Поднялся шум. Маша встала.
– Я требую. Ты не имеешь права скрывать. Никто таких прав тебе не давал.
– Ну, хорошо. Пусть только Пастухов выйдет.
– Зачем же ему выходить? Оставайся, Иван. Его это больше всех касается!
– Я взял тетрадь,- встал с места красивый паренек.
–
– Хорош дружок,- сказала Маша. Пастухов продолжал с недоумением смотреть на своего друга.
– Да, я, Савельев, это сделал. Это мой долг. И твой, между прочим, тоже...
– Вот что, ребята,- вмешался декан,- так у вас бюро кувырком пойдет. Решайте вопрос, который стоит в повестке дня,- о Пастухове. А потом можете заниматься чем угодно.
– Хорошо,- сказала Маша,- только я хочу вслух сказать этому Савельеву, что я о нем думаю: подонок ты, Савельев, дерьмо ты, Савельев. И я буду категорически требовать, чтобы очистили комсомол от вора и доносчика. А теперь голосуйте Пастухова. А может быть, вы ему тоже дадите слово?
– Будешь говорить, Пастухов?
– спросила Орлова. Пастухов встал.
– Ты с какого года, между прочим?
– Орлова заглянула в бумаги.двадцать восьмого?
– Ага, с двадцать восьмого.
– Не из кулаков?
– Точно.

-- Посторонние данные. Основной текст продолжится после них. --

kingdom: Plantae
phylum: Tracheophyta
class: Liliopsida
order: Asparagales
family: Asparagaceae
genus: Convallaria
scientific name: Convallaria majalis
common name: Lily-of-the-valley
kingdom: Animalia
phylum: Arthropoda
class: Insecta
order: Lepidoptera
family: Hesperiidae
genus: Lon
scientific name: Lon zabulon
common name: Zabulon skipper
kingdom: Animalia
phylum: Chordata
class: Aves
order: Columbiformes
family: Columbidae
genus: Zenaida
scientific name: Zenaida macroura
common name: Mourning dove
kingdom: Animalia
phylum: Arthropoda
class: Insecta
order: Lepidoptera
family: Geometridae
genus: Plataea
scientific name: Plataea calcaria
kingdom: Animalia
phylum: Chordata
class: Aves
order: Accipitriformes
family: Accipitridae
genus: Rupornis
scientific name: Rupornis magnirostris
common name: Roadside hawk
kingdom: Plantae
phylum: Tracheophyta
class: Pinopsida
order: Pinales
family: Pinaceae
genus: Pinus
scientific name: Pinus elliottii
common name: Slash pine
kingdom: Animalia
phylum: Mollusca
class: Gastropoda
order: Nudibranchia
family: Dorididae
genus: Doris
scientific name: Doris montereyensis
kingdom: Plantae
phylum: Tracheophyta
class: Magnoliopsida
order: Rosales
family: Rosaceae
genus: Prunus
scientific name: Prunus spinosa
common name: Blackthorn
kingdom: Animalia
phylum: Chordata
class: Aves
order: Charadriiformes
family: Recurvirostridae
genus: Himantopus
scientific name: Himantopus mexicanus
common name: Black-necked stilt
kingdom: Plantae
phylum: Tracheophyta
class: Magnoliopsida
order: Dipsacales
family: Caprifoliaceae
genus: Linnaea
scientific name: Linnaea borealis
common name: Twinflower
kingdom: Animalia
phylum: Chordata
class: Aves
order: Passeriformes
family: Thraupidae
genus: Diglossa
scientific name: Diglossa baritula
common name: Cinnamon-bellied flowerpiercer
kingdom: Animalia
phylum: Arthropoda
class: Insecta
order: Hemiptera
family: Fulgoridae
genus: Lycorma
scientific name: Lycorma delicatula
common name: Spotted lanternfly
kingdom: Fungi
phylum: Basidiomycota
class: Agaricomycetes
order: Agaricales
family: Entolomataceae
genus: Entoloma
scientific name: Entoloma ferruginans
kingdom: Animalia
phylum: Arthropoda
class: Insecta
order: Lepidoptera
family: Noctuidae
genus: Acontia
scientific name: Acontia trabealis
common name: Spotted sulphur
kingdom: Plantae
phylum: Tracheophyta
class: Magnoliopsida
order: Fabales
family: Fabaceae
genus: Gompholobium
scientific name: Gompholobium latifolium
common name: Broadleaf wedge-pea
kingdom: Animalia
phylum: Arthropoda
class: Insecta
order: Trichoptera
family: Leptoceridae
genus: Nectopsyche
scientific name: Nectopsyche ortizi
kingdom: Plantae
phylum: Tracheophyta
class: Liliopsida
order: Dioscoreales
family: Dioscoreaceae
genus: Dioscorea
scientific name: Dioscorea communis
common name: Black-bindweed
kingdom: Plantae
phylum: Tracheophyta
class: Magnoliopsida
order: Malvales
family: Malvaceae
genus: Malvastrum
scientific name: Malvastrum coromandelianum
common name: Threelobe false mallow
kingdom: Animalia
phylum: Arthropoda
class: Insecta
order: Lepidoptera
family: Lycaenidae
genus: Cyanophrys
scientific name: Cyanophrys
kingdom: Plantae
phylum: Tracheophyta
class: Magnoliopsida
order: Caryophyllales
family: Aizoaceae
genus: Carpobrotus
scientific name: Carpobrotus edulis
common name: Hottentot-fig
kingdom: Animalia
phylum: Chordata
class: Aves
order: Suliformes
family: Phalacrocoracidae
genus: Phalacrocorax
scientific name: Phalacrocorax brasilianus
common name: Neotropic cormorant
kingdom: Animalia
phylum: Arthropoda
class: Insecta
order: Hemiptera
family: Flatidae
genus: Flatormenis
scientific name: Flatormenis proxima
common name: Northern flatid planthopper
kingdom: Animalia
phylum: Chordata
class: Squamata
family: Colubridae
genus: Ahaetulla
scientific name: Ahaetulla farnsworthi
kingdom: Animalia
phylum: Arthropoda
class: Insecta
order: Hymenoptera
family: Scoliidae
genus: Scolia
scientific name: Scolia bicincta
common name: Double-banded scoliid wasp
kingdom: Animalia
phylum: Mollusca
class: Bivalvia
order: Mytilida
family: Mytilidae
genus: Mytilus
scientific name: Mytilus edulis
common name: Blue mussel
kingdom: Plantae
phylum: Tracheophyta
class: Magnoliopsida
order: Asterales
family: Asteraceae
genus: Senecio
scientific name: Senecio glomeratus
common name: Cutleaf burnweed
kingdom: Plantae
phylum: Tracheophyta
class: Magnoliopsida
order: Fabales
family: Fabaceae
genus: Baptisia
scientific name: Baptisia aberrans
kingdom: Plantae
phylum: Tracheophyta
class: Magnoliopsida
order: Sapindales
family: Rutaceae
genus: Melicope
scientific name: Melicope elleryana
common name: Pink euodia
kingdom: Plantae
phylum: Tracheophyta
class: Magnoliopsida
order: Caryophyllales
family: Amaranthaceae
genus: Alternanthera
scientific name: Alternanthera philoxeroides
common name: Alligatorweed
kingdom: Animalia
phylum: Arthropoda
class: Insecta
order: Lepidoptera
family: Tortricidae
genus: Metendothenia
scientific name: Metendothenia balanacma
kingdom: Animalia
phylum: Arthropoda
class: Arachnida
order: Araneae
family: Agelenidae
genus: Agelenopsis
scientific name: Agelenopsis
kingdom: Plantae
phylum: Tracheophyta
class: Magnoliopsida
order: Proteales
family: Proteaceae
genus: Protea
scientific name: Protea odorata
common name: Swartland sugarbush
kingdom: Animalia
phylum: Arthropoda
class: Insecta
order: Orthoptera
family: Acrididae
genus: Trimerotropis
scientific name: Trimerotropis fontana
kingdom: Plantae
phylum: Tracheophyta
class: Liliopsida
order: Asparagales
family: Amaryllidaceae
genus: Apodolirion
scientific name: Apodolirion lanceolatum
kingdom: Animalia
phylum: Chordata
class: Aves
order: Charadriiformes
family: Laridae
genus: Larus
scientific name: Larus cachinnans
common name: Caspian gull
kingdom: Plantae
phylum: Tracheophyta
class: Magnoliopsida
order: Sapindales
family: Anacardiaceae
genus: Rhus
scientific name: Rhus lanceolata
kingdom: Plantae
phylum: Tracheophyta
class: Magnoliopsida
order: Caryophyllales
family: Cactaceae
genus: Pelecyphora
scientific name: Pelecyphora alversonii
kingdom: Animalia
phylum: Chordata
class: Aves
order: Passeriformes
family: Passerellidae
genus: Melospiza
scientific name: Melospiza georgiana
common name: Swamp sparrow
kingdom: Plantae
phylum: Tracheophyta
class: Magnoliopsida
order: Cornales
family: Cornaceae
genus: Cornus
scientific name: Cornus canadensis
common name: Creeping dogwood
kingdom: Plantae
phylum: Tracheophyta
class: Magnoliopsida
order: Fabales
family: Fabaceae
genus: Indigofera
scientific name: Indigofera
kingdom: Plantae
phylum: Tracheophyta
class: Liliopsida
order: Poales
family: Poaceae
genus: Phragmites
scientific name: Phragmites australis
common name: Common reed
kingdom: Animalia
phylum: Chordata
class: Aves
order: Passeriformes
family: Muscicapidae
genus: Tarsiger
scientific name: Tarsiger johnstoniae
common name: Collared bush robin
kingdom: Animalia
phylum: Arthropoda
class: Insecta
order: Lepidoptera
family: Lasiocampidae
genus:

Угадала. Из этих. Идиотка ты, я вижу...
– Но, но... язык придержи.
– Почитала бы хоть личное дело... Батю кулаки убили и мать сожгли.. мне три года было. Родных ни души. Сдох бы, если б не общество, не чужие люди.
– Ладно, ты нас не жалоби. Речь идет о твоих идеалистических взглядах.
– Слушай, Нинка, что ты из себя тут строишь?..
– Я тебе, Пастухов, не Нинка.
– Я в эту тетрадочку все пишу, что думаю. И вопросы и мысли пишу. Мне скрывать нечего. А вот в чем признаю вину - не наловчился отличать змею от человека. Это я про тебя, Савельев.
– Ладно, вопрос ясен,- сказала Орлова,- садись, Пастухов. Переходим к голосованию. Кто за то, чтобы исключить из рядов комсомола за идеологические искривления и субъективное мировоззрение Пастухова Ивана, прошу поднять руки.
Маша демонстративно подложила руки под себя и села на них. Поднял руку декан, подняла Нина, затем еще два члена бюро. Митя Шаров сидел прямо против Маши, опустив голову, и не поднимал руки.
Декан посмотрел на него.
– А ты, Шаров, что - против? Или тебе особое приглашение требуется?
И все еще не поднимая головы, не глядя на Машу, Шаров поднял руку.
– Кто против?
Поднялись две руки - Машина и еще парнишки, молча сидевшего в конце стола.
– Кто воздержался? Итак, за исключение Пастухова пять, против - два. Воздержавшихся нет, заседание бюро объявляю закрытым.
– Бумажные души,- сказала Маша.
– Много себе позволяешь,- ответила Орлова.
– Да...- Маша собирала со стола свои вещички:
авторучку, блокнот.- Насчет совести у вас тут, братцы...
– Поучи, поучи нас...
– Нет, я просто говорю, что думаю. В жизни ведь, знаешь, как, сделал подлость - и все. Это тебе... ну, не шахматы - сбросил фигурки и давай по новой... по-другому сыграю...
– Тут, Ковалева, подлостей никто не делал,- сказал декан,- и ты не очень...
– Это кто как считает,- отрезала Маша,- что подлость, а что достижение. И вышла в коридор. Ее догнал Шаров.